Illustration by Jared Downing | Frontier
Illustration by Jared Downing | Frontier

All to play for

Amid a harsh present, State Counsellor Daw Aung San Suu Kyi is asking voters to reflect on the past. Her own party’s past, to be exact.

Through a newly created Facebook page, Chair NLD, she has broadcast a series of lectures about the NLD’s long struggle against military rule.

It’s a story of hardship and sacrifice that political novices don’t fully appreciate, she implied. “Some of the newcomers do not understand how difficult it was in the past to be involved in politics,” she said in the second of the videos, uploaded on August 13.

Her words seemed to be a response to some of the disappointment at the NLD’s record in government. Watching her lectures, you sense that the party’s biggest adversary in the November election is not a rejuvenated military opposition or a consolidated ethnic bloc, but despondency over the prospects for a better society.

Much of this despondency, at least among the more politically engaged, is rooted in an attitude towards the 2008 Constitution. The military-drafted charter is often viewed as a dead weight obstructing all avenues towards democracy and peace. Not only are its rules stifling, but any effort to change it in a positive direction would be in vain because of the veto it hands to military appointees in parliament, the thinking goes.

While it’s important to be realistic about the prospects for change, this attitude can be its own kind of straitjacket. A truly democratic and peaceful Myanmar is indeed impossible under the constitution in its current form, but saying politics is at a dead end is convenient for those who want to keep the perks of office while avoiding the hard slog of reform.

First, consider vital reforms that could be undertaken without changing a single letter of the constitution.

The civilian government has a full mandate to reform the judiciary. State prosecutors are under the attorney general, who is a presidential appointee, and courts are administered by the Supreme Court, whose justices are also appointed by the president. The NLD has taken some baby steps towards fixing the courts. But as shown by the continued imprisonment of peaceful activists on spurious charges – not to mention the countless legal injustices that take place every day, and go unreported ­– there is much to be done.

But what of that other key component of criminal justice, the police? The force is part of the Ministry of Home Affairs and is therefore under Tatmadaw command, but it’s questionable whether the constitution requires this.

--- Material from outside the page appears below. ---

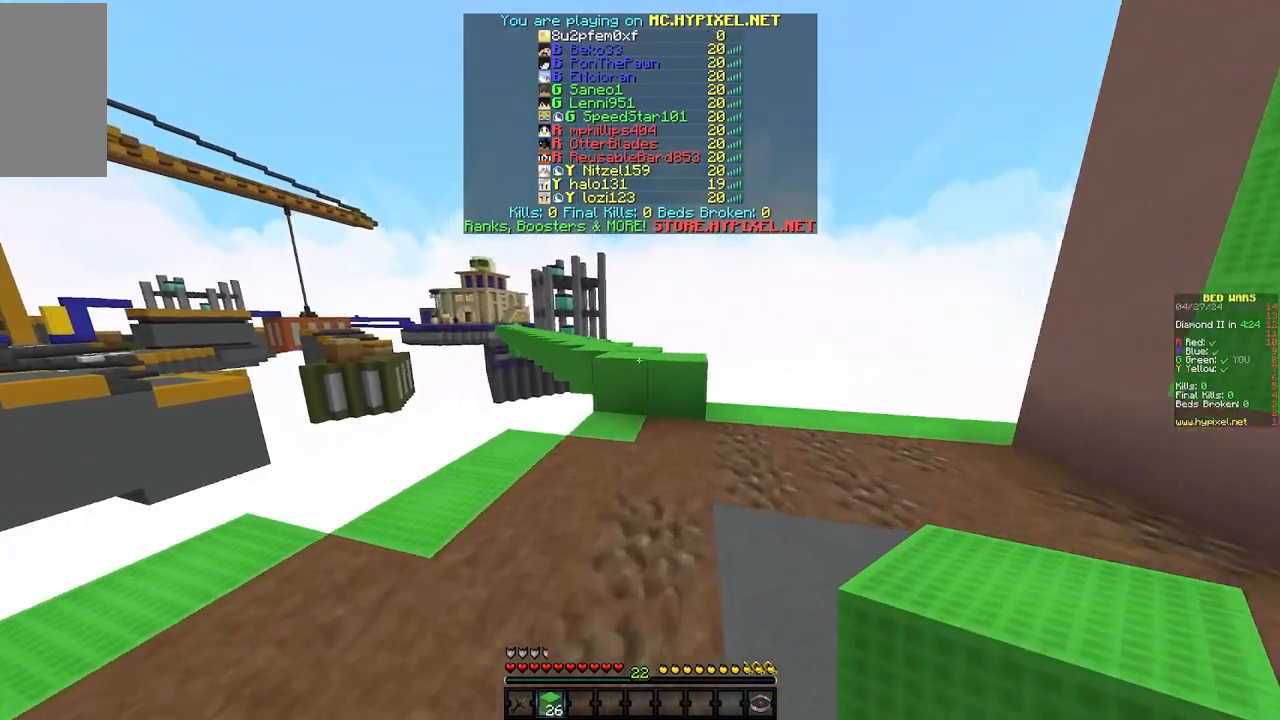
{"keys": ["w"], "mouse": [], "events": []}
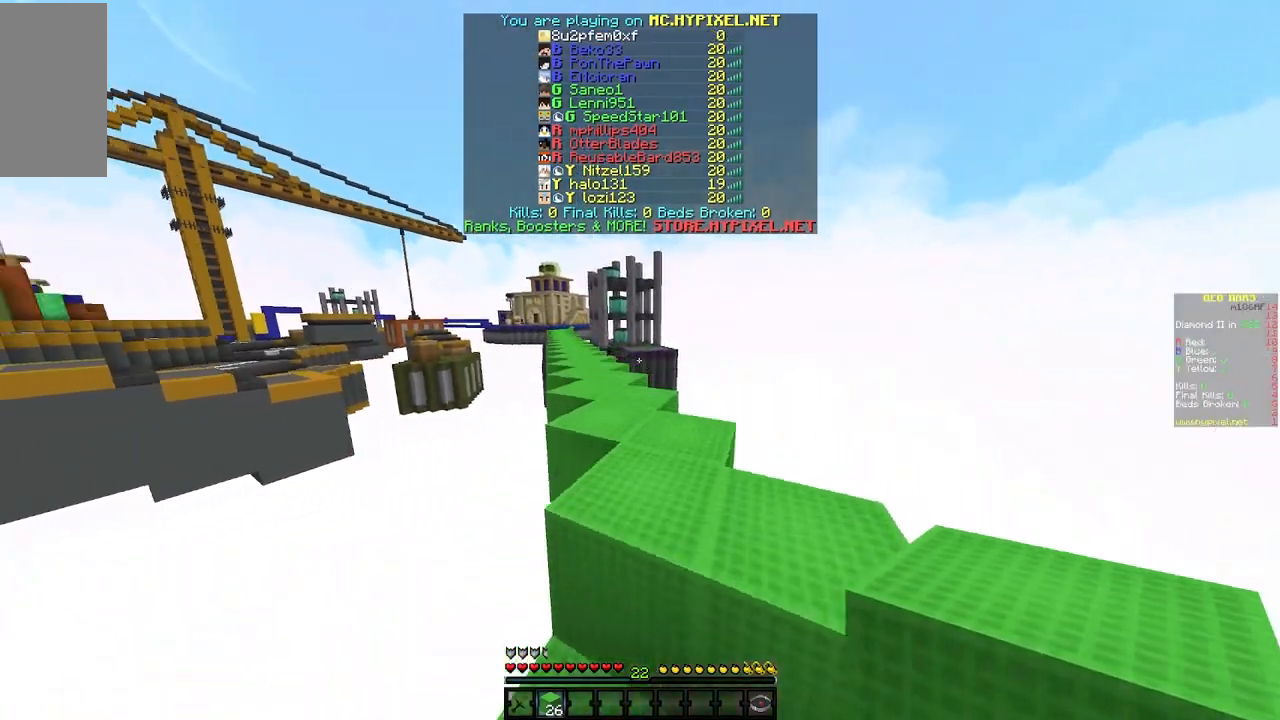
{"keys": ["w"], "mouse": ["left"], "events": [[267, "mouse_left", "down"]]}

Section 338 says “all the armed forces in the Union shall be under the command of the Defence Services”. The “armed forces” in most countries refers to the army, navy and air force. Whether the term includes the police in Myanmar is perhaps a matter for the Constitutional Tribunal to decide, but it’s worth remembering that the General Administration Department (which also has a security mandate) was considered essential to the military’s continued control of society – right up to the point when the government announced it would move from home affairs to a civilian-controlled ministry in late 2018.

Next, consider constitutional changes with far-reaching benefits that the Tatmadaw would not veto, and might even support. Exhibit A is a proposed change to Article 261 that would allow the chief ministers of the states and regions to be elected by regional assemblies, rather than being appointed by the president.

By forging a more direct link between voters and their regional governments, and providing a space for ethnic parties, this reform would be a concrete step towards the federal union the NLD claims to be working towards. It also has the support of military-aligned MPs, but the NLD voted down a related amendment bill in parliament in March out of what looked like political self-interest: Under the current distribution of seats in regional assemblies, the NLD would lose two subnational governments, Shan and Rakhine. After November 8, it may find itself in a minority in even more of the ethnic states.

These examples suggest that the failure to deliver change has less to do with the constitution and more to do with political will and capacity. The NLD showed courage in drafting constitutional amendments which, as expected, were voted down by military MPs early this year. Let’s hope the next government marries this courage with a more pragmatic plan of action.

This editorial will appear in the August 27 edition of Frontier.